• **TRECHO SELECIONADO**:
Crítica publicada no Site da Revista Crescer
Por Dib Carneiro Neto São Paulo – 07.04.2017
Os erros e acertos de dois novos autores de teatro para crianças João Carlos Filho (O Cabelo da Princesa) e Vinícius Franzolini (As Aventuras de Poiróte) renovam o circuito paulistano de dramaturgia infantil
Escrever peças para crianças não é tarefa fácil. Muitos consideram o público infantil bem mais exigente do que o público adulto. Por isso, é sempre louvável notar a chegada de novos autores, jovens dramaturgos escrevendo peças infantis. Temos dois casos de peças em cartaz em São Paulo de jovens estreantes na dramaturgia: João Carlos Filho, com O Cabelo da Princesa, e Vinícius Franzolini, com As Aventures de Poiróte. Antes de qualquer avaliação às suas peças, vale cumprimentá-los pela entrada honrosa que ambos fazem ao universo dessa arte maior feita para menores. O teatro precisa de vocês, caros autores recém-chegados.
O Cabelo da Princesa, de João Carlos Filho, fala de uma princesa negra, portanto com cabelos crespos típicos de sua raça, mas que os esconde com perucas das mais variadas cores, porque acha que “princesa que é princesa tem cabelo liso”. É uma linda história sobre “aprender a se aceitar para que os outros também o aceitem”. Toca nesse tema tão importante para as crianças que é ‘aprender a gostar de si próprio’. E o melhor é que o novo autor soube evitar uma das armadilhas mais comuns do teatro infantil: as mensagens, as lições de moral. Há uma forte mensagem na peça de João Carlos Filho, mas que é transmitida pelas ações, não por pregações. Em nenhum momento ele deixa que o espetáculo fique chato e, para tanto, contou com toda a delicadeza de uma diretora muito bem escolhida: Gilda Vandenbrande.
Gilda dirige como quem sabe que tem em mãos uma boa história e precisa contá-la bem, sem que invencionices mirabolantes atrapalhem o fluxo de uma boa fábula. Ela realmente não abre mão da delicadeza em nenhum minuto, sem perder o ritmo e sem deixar que nada interfira no processo lindo de encantamento que se estabelece em cena até que a princesa aprenda a se amar. Contribui para isso uma trilha bem cuidada e bem pensada, com belas canções e letras atraentes de se ouvir. Gilda e João Carlos, diretora e autor, assinam juntos essa eficiente trilha, que joga totalmente a favor do espetáculo.

• **DADOS REGISTRADOS**:
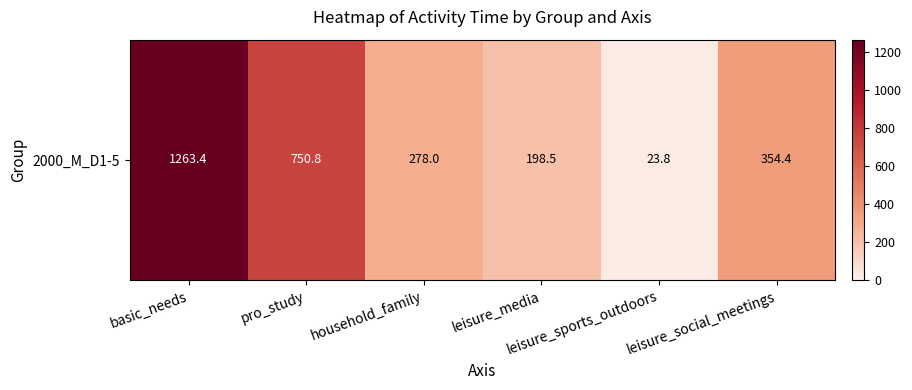

Rank the categories by value from highest to lowest.

basic_needs, pro_study, leisure_social_meetings, household_family, leisure_media, leisure_sports_outdoors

• **O QUE FAZER**:
1. Diga se cada afirmação abaixo está de acordo com a crítica de teatro infantil, respondendo sim ou não e citando as palavras do texto que decidem a questão: (a) A princesa esconde os cabelos crespos com perucas de várias cores. (b) Em O Cabelo da Princesa, a mensagem chega ao público por meio de pregações. (c) A trilha do espetáculo é assinada apenas pelo autor.
2. Escreva a continuação da crítica sobre as novas peças infantis, começando logo depois da última frase.

• **RESPOSTAS DO EXERCÍCIO**:
1.
(a) Sim: "mas que os esconde com perucas das mais variadas cores".
(b) Não: "mas que é transmitida pelas ações, não por pregações".
(c) Não: "Gilda e João Carlos, diretora e autor, assinam juntos essa eficiente trilha".

2.
Há referências muito espertas a várias princesas de cabelos longos e lisos, como Cinderela, Bela Adormecida e, claro, as tranças enormes de Rapunzel… Até Dom Quixote entra na trama. As crianças precisam dessas referências clássicas, para entenderem melhor o drama pessoal da nova princesa que o teatro agora lhes proporciona. Ponto para a dramaturgia! No elenco, outro acerto, há um ótimo casal de atores defendendo com garra e carisma os papeis da princesa (Lara Mitchel) e do boneco que ganha vida para virar seu mais fiel confidente (Rodrigo de Castro, um ator bastante expressivo, engraçado, com boa potência vocal).
No caso de As Aventuras de Poiróte, o jovem Vinícius Franzolini arriscou dirigir o próprio texto (além de estar no elenco). Talvez sua dramaturgia ganhasse maior realce se houvesse um diretor convidado, ou seja, um outro olhar para aparar arestas e valorizar algumas cenas em detrimento de outras – escolhas que um autor/diretor muitas vezes tem dificuldades em fazer, por ter de cortar trechos que ele mesmo escreveu. Não que seja proibido escrever e dirigir ao mesmo tempo, não me entendam mal. Há vários casos de dramaturgos que dirigem muito bem suas peças. Mas Vinícius, apesar de estar no caminho certo e de demonstrar confiança no que escreve e em como escreve, ainda vacila e tateia e patina em alguns trechos do espetáculo, fazendo com que o ritmo se perca e, o que é mais complicado, que o enredo tenha momentos confusos, mal desenvolvidos. É uma questão de treino, não só de talento. O importante é que o novo dramaturgo domina as técnicas e escreve com consistência.
Ele também foi esperto ao beber nas fontes clássicas em sua estreia dramatúrgica e, aqui, nada mais faz do que recontar de um jeito todo seu a história dos três porquinhos perseguidos pelo lobo mau. A criatividade é louvável, pois não é logo de cara que se reconhece essa fábula na peça. O melhor da dramaturgia de Vinícius Franzolni é justamente quando ele brinca com as convenções clássicas, incluindo, por exemplo, a Chapeuzinho Vermelho na trama. Fica divertido e as crianças adoram. Outro momento muito imaginativo é a referência às casinhas de madeira, palha e tijolos dos porquinhos. Aqui, elas aparecem de outra forma – e não vou contar para não estragar a surpresa. Ponto para o dramaturgo!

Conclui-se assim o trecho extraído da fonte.